The Maturation of Cyber Insurance in the UK and Australia: Tackling Coverage Gaps and Promoting Compliance

Over the past decade and a half, the dynamics of the cyber insurance industry have been rapidly changing. What began as a straightforward renewal process has now morphed into a complex system of risk evaluations, primarily due to the proliferation of cyberthreats such as ransomware. This change in the landscape has necessitated more exhaustive assessments during insurance renewals and subsequently led to an uptick in costs, a direct consequence of the intensifying risks.

Erik Decker, the Vice President and Chief Information Security Officer (CISO) of Intermountain Healthcare, recently delineated five pivotal controls essential for cyber insurance providers in determining an organisation's coverage qualifications.

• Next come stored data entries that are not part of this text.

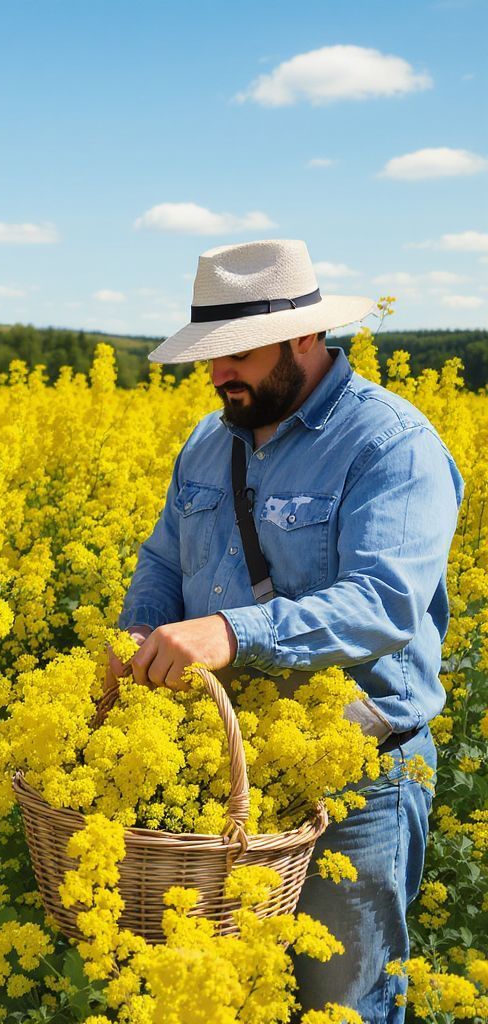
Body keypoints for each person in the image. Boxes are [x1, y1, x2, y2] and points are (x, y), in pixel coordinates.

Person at [107, 240, 462, 1021]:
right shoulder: (209, 442)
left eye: (236, 354)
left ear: (303, 337)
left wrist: (233, 634)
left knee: (342, 1001)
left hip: (356, 779)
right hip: (229, 775)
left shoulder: (390, 445)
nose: (217, 374)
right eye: (210, 355)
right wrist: (139, 631)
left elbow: (384, 602)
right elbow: (163, 559)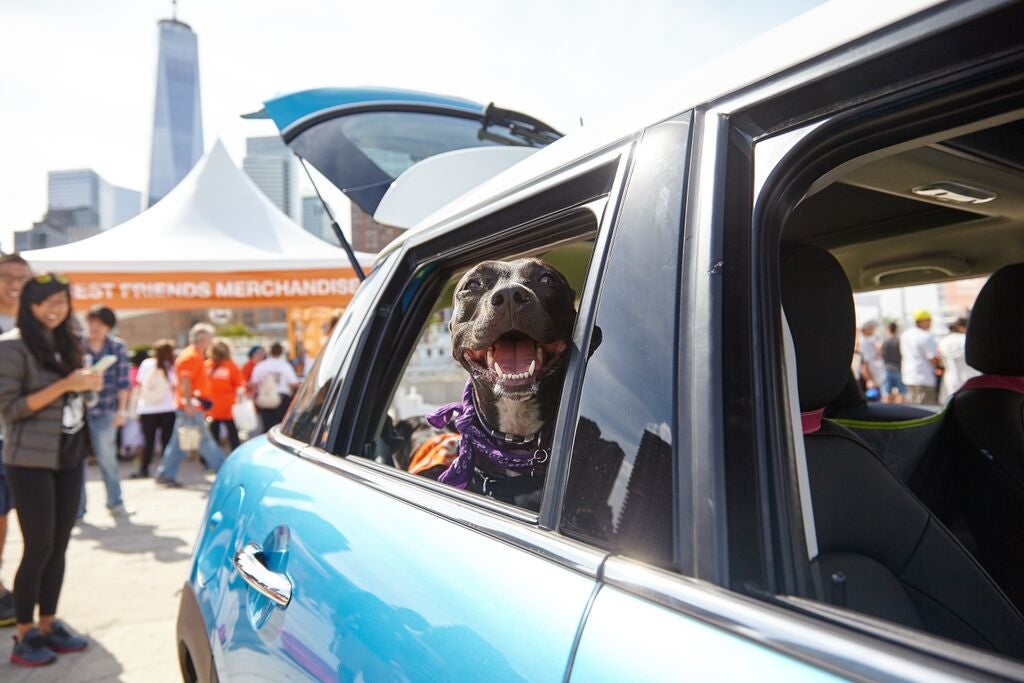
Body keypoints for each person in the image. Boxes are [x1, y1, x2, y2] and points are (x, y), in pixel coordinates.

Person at [0, 273, 97, 666]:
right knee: (38, 546)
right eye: (47, 302)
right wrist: (65, 385)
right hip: (29, 461)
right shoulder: (12, 347)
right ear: (30, 305)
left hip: (69, 455)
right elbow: (9, 409)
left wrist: (87, 384)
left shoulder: (67, 342)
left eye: (62, 301)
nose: (55, 309)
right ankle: (23, 635)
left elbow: (71, 395)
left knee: (59, 546)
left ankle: (48, 623)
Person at [155, 324, 226, 487]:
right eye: (210, 339)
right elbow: (185, 382)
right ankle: (224, 470)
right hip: (190, 407)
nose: (211, 342)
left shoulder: (193, 355)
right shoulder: (191, 356)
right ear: (203, 339)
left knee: (180, 442)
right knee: (204, 441)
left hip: (189, 405)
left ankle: (165, 473)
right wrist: (188, 403)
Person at [78, 306, 132, 518]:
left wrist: (122, 411)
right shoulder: (78, 346)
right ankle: (78, 509)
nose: (94, 327)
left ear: (108, 326)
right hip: (79, 413)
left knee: (107, 458)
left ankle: (115, 502)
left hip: (107, 410)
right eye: (91, 322)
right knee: (76, 461)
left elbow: (124, 382)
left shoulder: (117, 347)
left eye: (99, 323)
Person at [0, 253, 31, 627]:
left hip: (26, 439)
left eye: (23, 278)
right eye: (8, 276)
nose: (15, 284)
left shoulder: (33, 323)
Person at [131, 340, 177, 479]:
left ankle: (144, 469)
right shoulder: (172, 366)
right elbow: (176, 386)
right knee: (166, 441)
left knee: (148, 441)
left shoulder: (146, 364)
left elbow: (139, 384)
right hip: (168, 408)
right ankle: (165, 470)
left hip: (147, 408)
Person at [250, 342, 300, 430]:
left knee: (266, 427)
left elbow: (253, 383)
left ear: (269, 352)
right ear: (281, 353)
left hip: (265, 399)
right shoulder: (285, 366)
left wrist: (254, 397)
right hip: (282, 400)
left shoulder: (261, 365)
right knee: (280, 427)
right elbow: (293, 384)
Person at [206, 338, 244, 451]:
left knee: (213, 434)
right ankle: (235, 453)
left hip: (211, 407)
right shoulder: (231, 366)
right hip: (228, 406)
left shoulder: (207, 366)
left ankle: (213, 458)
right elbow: (239, 386)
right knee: (233, 434)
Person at [900, 309, 942, 404]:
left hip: (908, 377)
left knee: (914, 408)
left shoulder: (905, 335)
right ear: (923, 321)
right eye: (929, 320)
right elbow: (932, 358)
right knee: (926, 410)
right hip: (924, 378)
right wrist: (940, 365)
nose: (930, 323)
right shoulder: (926, 336)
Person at [938, 317, 980, 401]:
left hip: (950, 378)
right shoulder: (968, 339)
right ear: (961, 327)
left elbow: (939, 358)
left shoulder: (944, 341)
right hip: (969, 376)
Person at [856, 320, 885, 399]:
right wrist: (869, 380)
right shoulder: (863, 342)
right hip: (869, 380)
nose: (873, 329)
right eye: (871, 327)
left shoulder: (872, 339)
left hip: (876, 378)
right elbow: (864, 365)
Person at [881, 322, 907, 403]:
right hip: (898, 368)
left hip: (887, 368)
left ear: (888, 329)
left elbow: (882, 354)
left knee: (887, 392)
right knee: (901, 392)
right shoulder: (899, 341)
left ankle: (886, 412)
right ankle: (900, 412)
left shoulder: (884, 342)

These controls include endpoint detection and response capabilities, multi-factor authentication, consistent backup maintenance, privileged account management, and both email and web filtering protection.

Drawing upon his extensive knowledge in security governance, risk mitigation, and incident response, Decker underlined the importance of crafting a compelling case for cyber insurance renewals. When presenting to underwriters, organizations demonstrating a low-risk profile may attract competitive rates, potentially driving down their premiums. For instance, while large entities often see figures around $5 million, through strategic negotiations, these costs might reduce to as low as $1 million, offering considerable savings in deductibles.